Copy the data below line for line, leaving out the pictures.

Given data Block Start

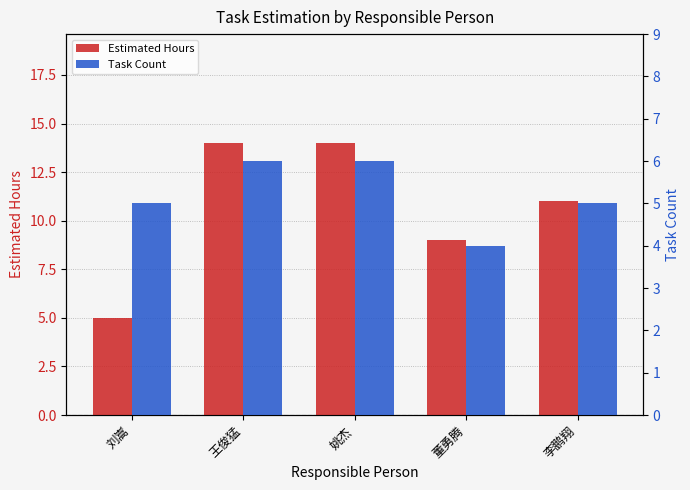

At how many categories does at least one series exceed 10?

3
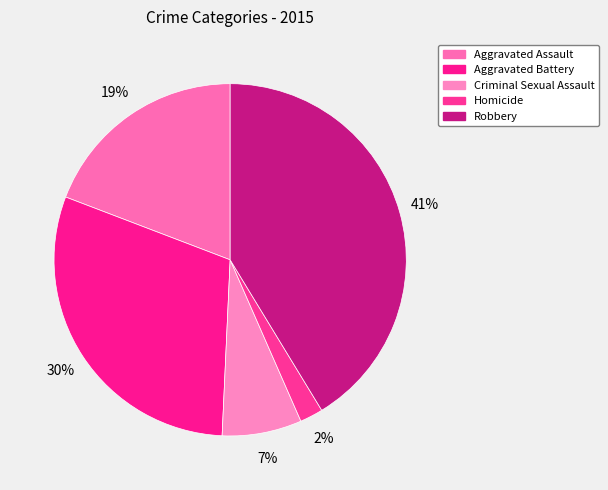

True or false: Aggravated Battery accounts for 30% of the total.

True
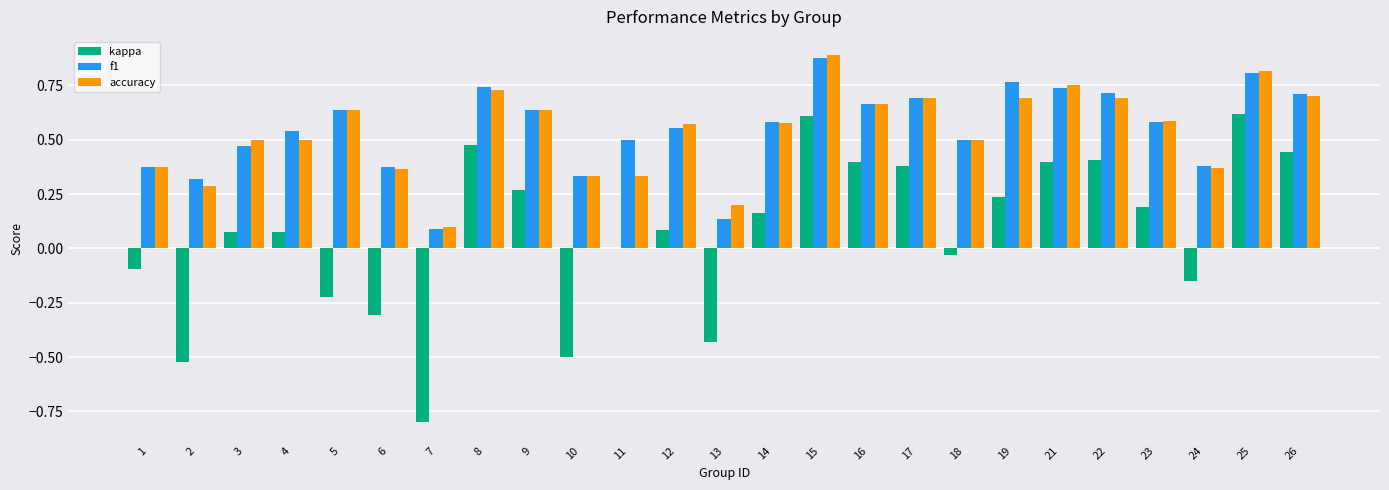

What is the sum of all kappa values?

1.8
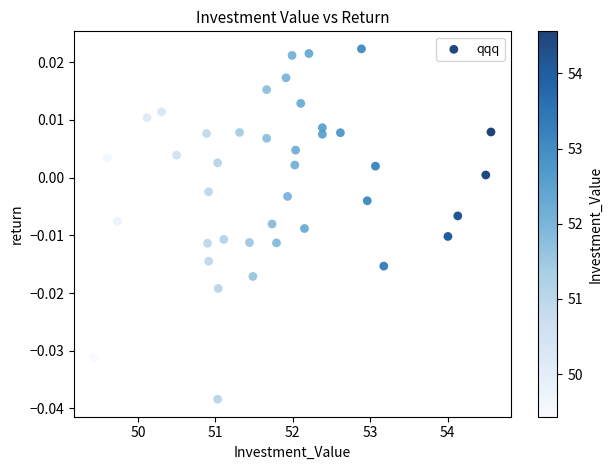

What is the range of X values (max minus min)?

5.1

Given data Block End

- Exercise response
At how many categories does at least one series exceed 10?

3

True or false: Aggravated Battery accounts for 30% of the total.

True

What is the sum of all kappa values?

1.8

What is the range of X values (max minus min)?

5.1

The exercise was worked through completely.